* PROBLEM A *
According to the copyright summary, what should the Copy Photography Computator program not substitute for?
* PROBLEM B *
Reproduce the copyright summary word for word, starting with "Most photographs of" and going on through "protected by copyright.".

* SELECTED EXCERPT *

For further information, see the following resources:


Summary

Most photographs of works of art will fall into one of the following three categories. It is an appropriate responsibility of the visual resources professional to determine in which category each given image belongs on a case-by-case basis, and also to assist users in understanding the distinctions among these categories -- along with their practical and legal ramifications -- in terms of the various potential applications and extended utilizations of a photographic reproduction. This is an especially crucial responsibility when assisting institutions or individual educators in determining whether it would be appropriate and legal to digitize a given analog image (slide) for "re-purposed" website display.

CATEGORY I:  The underlying work is protected by copyright.
CATEGORY II:  The underlying work is in the Public Domain, but the photographic reproduction itself exhibits a degree of uniqueness or originality sufficient to qualify it for copyright protection.
CATEGORY III:  The underlying work is in the Public Domain, and the photographic reproduction does not itself exhibit a significant and discernable degree of original intellectual content sufficient to qualify for copyright protection.

It will be obvious to anyone using this decision-making guide that there is not always a clearly definitive "correct" answer regarding various possible uses of a given image. Members of the Visual Resources Association are professionals; one of the traditional distinguishing benchmarks of the professions (law, medicine, etc.) is that practitioners are trained to make judgment calls in cases where there may be no obviously clear answers. Some of the decision-making processes outlined in this program require the user to make judgment calls of this sort -- such as those regarding the historical chronology of an artist or an individual work of art, or the relative uniqueness of a particular photographic image. As individuals well-practiced in the comparative evaluation of photographic reproductions, visual resources professionals are particulary qualified by background, training, and experience to assist their organizations in making such decisions

Advisory Notice

While it is the intent of this program to set forth acceptable parameters of good practice, intellectual property law is in a state of constant evolution through both legislation and litigation. The Copy Photography Computator program is provided as a public service to assist members of the visual resources profession in making decisions regarding image use; it does not constitute definitive legal advice, and should not substitute for appropriate consultation with institutional counsel. In some instances, the policies of individual institutions may place additional restrictions on some of the practices outlined in this program.

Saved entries
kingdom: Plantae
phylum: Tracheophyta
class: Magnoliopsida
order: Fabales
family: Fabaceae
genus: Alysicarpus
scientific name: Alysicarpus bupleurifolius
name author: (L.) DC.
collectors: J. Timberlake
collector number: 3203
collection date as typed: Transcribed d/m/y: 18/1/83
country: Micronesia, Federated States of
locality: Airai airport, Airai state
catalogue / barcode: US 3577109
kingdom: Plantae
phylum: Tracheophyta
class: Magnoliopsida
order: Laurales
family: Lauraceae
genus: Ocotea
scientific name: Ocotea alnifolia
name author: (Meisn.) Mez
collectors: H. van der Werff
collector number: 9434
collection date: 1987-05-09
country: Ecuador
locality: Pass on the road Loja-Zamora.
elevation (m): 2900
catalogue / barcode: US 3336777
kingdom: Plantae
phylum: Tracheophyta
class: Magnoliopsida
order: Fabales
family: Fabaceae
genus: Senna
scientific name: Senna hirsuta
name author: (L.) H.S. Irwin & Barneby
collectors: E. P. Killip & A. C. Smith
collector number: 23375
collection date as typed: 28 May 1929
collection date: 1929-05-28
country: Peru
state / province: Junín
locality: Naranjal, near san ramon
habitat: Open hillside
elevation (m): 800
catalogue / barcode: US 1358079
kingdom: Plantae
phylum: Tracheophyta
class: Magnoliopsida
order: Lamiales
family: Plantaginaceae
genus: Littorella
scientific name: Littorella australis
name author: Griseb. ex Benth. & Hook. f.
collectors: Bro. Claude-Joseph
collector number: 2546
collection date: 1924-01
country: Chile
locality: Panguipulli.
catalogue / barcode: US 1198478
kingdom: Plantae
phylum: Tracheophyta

* EXERCISE SOLUTION A *
Appropriate consultation with institutional counsel.

* EXERCISE SOLUTION B *
Most photographs of works of art will fall into one of the following three categories. It is an appropriate responsibility of the visual resources professional to determine in which category each given image belongs on a case-by-case basis, and also to assist users in understanding the distinctions among these categories -- along with their practical and legal ramifications -- in terms of the various potential applications and extended utilizations of a photographic reproduction. This is an especially crucial responsibility when assisting institutions or individual educators in determining whether it would be appropriate and legal to digitize a given analog image (slide) for "re-purposed" website display.

CATEGORY I:  The underlying work is protected by copyright.